In the process of urbanization, there occurred many polluted sites in cities, which urgently need the technologies for short-term and high-stability treatments; however, the effective technologies for the treatments are still not found. According to the evolution between the soil and minerals in nature, this project proposes a novel idea, i.e., realize the rapid circulation of silicon and aluminum in nature and hydrothermally convert contaminated soils into minerals rapidly and in turn immobilize the heavy metals of the soil stably in the structures of these synthetic minerals simultaneously.
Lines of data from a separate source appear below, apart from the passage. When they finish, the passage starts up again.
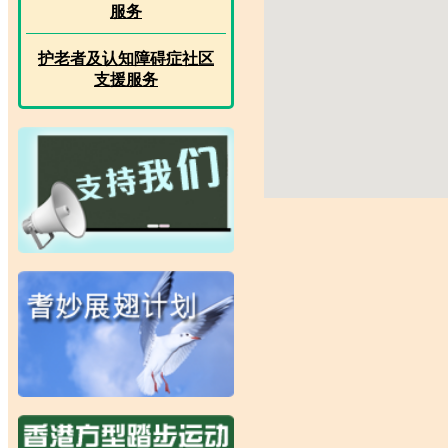
服务
护老者及认知障碍症社区
支援服务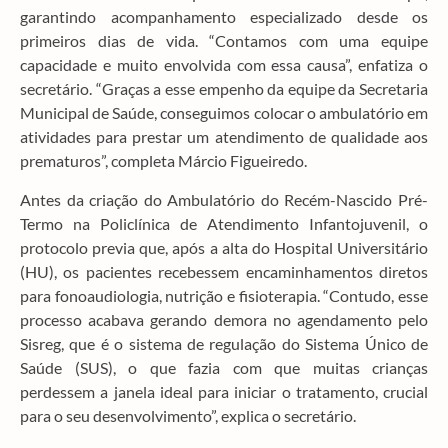
garantindo acompanhamento especializado desde os
primeiros dias de vida. “Contamos com uma equipe
capacidade e muito envolvida com essa causa”, enfatiza o
secretário. “Graças a esse empenho da equipe da Secretaria
Municipal de Saúde, conseguimos colocar o ambulatório em
atividades para prestar um atendimento de qualidade aos
prematuros”, completa Márcio Figueiredo.
Antes da criação do Ambulatório do Recém-Nascido Pré-
Termo na Policlínica de Atendimento Infantojuvenil, o
protocolo previa que, após a alta do Hospital Universitário
(HU), os pacientes recebessem encaminhamentos diretos
para fonoaudiologia, nutrição e fisioterapia. “Contudo, esse
processo acabava gerando demora no agendamento pelo
Sisreg, que é o sistema de regulação do Sistema Único de
Saúde (SUS), o que fazia com que muitas crianças
perdessem a janela ideal para iniciar o tratamento, crucial
para o seu desenvolvimento”, explica o secretário.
To realize the idea, the study include several contents as follow: First, hydrothermal synthesis of chemicals as the target zeolite, so as to obtain a precise microstructure and immobilization of heavy metals studies; then hydrothermal conversion of the soil into the target zeolite, to study the mechanism and leaching characteristics of zeolites-heavy metals system. The following scientific problems are therefore expected to be solved: the condition and mechanism of selectivity of hydrothermal zeolite synthesis; the competitive and selective immobilization/adsorption features and mechanisms in multi-zeolites and/or heavy metals system; the influence of synthesized zeolites, synthesis conditions, immobilized heavy metal and environmental conditions on heavy metal leaching. The method possesses the advantages of low processing temperature, short treatment period; good immobilized stability and can be designed as a mobile repair device also. It is such a new method that has capabilities of enhancing the self-purification capacity of soil and making heavy metals back to nature.